Martin Fayulu, un député ayant joué un rôle de chef de file dans la campagne visant à dénoncer la possibilité pour le président Kabila de briguer un troisième mandat, a été arrêté en février 2016 alors qu’il incitait des habitants de Kinshasa, la capitale, à participer à une opération « ville morte » (grève générale organisée par l’opposition pour protester contre le report des élections). Il a été libéré le soir même mais a indiqué à Amnesty International que sa voiture, son matériel de campagne et les autres effets personnels saisis ne lui avaient pas été restitués.
« La RDC foule aux pieds ses obligations régionales et internationales en matière de droits humains. Priver des personnes du droit à la liberté d’expression pourrait engendrer des violences alors que le climat politique est déjà tendu, a déclaré Sarah Jackson.
« La communauté internationale, notamment les partenaires régionaux de la RDC, doivent encourager les autorités à mettre fin rapidement à la vague de répression, à libérer sans condition tous les prisonniers politiques et à abandonner les charges pesant sur eux. »
Complément d’information
Bien que le deuxième mandat du président Kabila se termine dans trois mois à peine, la Commission électorale nationale indépendante (CENI) n’a pas encore fixé de date pour les élections. Son président a déclaré que, pour des raisons techniques, le scrutin ne pourrait se dérouler dans les délais prévus.
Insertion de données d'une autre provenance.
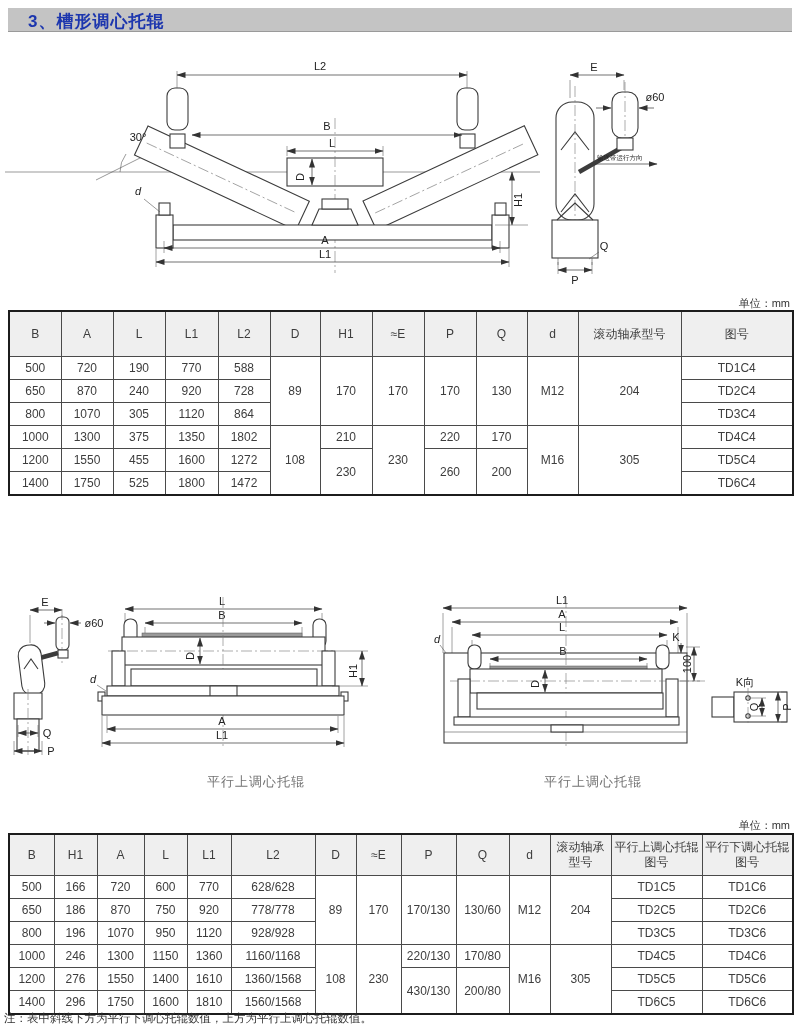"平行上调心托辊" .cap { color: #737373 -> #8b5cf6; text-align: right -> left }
En mai, la Cour constitutionnelle a statué que le président sortant pourrait continuer d’exercer ses fonctions en toute légalité tant que son successeur ne serait pas en place. L’opposition est en désaccord avec cette décision.
Un dialogue national, amorcé par le président Kabila, s’est ouvert début septembre. Cependant, la majorité des partis politiques d’opposition ont refusé d’y participer, accusant le médiateur nommé par l’Union africaine, Edem Kodjo, de manquer d’indépendance.